Neuropsychiatry Unit, Department of Psychiatry, Massachusetts General Hospital, Harvard Medical School, Boston, MA; Cognitive Behavioral Neurology Unit, Department of Neurology, Functional Neurology Research Group, Massachusetts General Hospital, Harvard Medical School, Boston, MA; Department of Psychiatry, Consultation Liaison Psychiatry Service, Massachusetts General Hospital, Harvard Medical School, Boston, MA.
Psychosomatics. 2018 Jul-Aug;59(4):358-368. doi: 10.1016/j.psym.2017.12.006. Epub 2018 Jan 8.

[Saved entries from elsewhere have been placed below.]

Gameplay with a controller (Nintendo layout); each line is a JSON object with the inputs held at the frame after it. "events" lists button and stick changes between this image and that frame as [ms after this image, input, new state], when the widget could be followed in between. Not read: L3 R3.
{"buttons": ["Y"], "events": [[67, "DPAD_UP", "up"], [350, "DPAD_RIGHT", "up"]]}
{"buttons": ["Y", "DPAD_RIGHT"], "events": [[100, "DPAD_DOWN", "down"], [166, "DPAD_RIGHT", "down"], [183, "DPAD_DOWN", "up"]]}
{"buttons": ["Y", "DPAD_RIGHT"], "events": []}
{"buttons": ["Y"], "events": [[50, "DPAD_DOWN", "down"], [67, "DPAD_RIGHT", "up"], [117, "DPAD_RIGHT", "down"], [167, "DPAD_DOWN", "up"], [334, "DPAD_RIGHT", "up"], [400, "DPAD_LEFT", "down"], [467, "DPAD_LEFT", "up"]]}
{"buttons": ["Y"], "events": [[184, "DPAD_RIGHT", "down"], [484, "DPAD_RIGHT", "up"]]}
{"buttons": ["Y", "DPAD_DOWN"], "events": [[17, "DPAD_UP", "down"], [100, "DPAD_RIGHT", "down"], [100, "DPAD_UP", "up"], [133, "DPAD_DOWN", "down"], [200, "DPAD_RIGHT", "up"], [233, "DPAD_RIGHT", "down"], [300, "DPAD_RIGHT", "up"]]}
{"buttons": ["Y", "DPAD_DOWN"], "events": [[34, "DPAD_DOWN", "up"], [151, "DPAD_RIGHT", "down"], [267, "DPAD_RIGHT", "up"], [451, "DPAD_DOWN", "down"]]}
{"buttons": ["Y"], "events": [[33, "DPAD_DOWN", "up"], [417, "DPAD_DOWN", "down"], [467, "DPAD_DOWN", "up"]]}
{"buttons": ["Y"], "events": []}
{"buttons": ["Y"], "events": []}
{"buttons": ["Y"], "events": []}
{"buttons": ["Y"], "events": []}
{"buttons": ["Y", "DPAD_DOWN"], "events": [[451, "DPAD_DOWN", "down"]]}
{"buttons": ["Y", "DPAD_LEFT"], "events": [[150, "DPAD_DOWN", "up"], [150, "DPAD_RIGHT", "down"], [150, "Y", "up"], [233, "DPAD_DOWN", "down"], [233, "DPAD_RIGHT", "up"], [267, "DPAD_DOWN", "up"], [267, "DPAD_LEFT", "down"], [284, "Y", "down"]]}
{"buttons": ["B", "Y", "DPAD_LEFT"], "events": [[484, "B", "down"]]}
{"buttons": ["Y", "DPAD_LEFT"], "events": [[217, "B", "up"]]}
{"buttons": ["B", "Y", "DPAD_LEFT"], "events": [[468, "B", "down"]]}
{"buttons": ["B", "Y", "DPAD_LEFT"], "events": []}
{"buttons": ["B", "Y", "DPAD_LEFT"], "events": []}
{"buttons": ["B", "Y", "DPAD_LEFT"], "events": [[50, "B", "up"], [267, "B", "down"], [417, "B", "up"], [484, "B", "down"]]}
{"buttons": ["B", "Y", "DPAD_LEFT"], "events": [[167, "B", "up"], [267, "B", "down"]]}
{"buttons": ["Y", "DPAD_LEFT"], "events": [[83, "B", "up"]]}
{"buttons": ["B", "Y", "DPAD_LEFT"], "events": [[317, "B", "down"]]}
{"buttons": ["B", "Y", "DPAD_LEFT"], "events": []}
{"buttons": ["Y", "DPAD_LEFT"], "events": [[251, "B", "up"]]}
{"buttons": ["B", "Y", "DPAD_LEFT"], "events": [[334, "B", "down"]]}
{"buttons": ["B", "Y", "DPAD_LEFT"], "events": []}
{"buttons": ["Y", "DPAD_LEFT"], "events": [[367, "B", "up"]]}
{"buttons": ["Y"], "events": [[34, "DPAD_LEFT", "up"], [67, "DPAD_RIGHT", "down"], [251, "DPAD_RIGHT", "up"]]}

Motor functional neurologic disorders (FND)-previously termed "hysteria" and later "conversion disorder"-are exceedingly common and frequently encountered in the acute hospital setting. Despite their high prevalence, patients with motor FND can be challenging to diagnose accurately and manage effectively. To date, there is limited guidance on the inpatient approach to the neuropsychiatric evaluation of patients with functional (psychogenic) neurologic symptoms.
The authors outline an inpatient multidisciplinary approach, involving neurology, psychiatry, and physical therapy, for the assessment and acute inpatient management of motor FND.
A vignette of a patient with motor FND is presented followed by a discussion of general assessment principles. Thereafter, a detailed description of the neurologic and psychiatric assessments is outlined. Delivery of a "rule-in" diagnosis is emphasized and specific guidance for what can be accomplished postdiagnosis in the hospital is suggested.
We encourage an interdisciplinary approach beginning at the early stages of the diagnostic assessment once an individual is suspected of having motor FND.
Practical suggestions for the inpatient assessment of motor FND are presented. It is also important to individualize the diagnostic assessment. Future research should be conducted to test best practices for motor FND management in the acute inpatient hospital setting.
运动性功能性神经障碍(FND)-以前称为“癔症”,后来称为“转换障碍”-非常常见,在急性医院环境中经常遇到。尽管它们的患病率很高,但运动性 FND 患者的准确诊断和有效管理可能具有挑战性。迄今为止,对于功能性(心因性)神经症状患者的神经精神评估的住院方法,指导有限。
作者概述了一种涉及神经病学、精神病学和物理治疗的住院多学科方法,用于评估和急性住院管理运动性 FND。
提出了一个运动性 FND 患者的病例,然后讨论了一般评估原则。随后,详细描述了神经和精神评估。强调了“诊断为阳性”的诊断,并建议在医院内完成诊断后的具体指导。
我们鼓励在诊断评估的早期阶段采用跨学科方法,一旦怀疑某人患有运动性 FND。
提出了运动性 FND 住院评估的实用建议。个体化诊断评估也很重要。应开展未来的研究,以测试急性住院环境中运动性 FND 管理的最佳实践。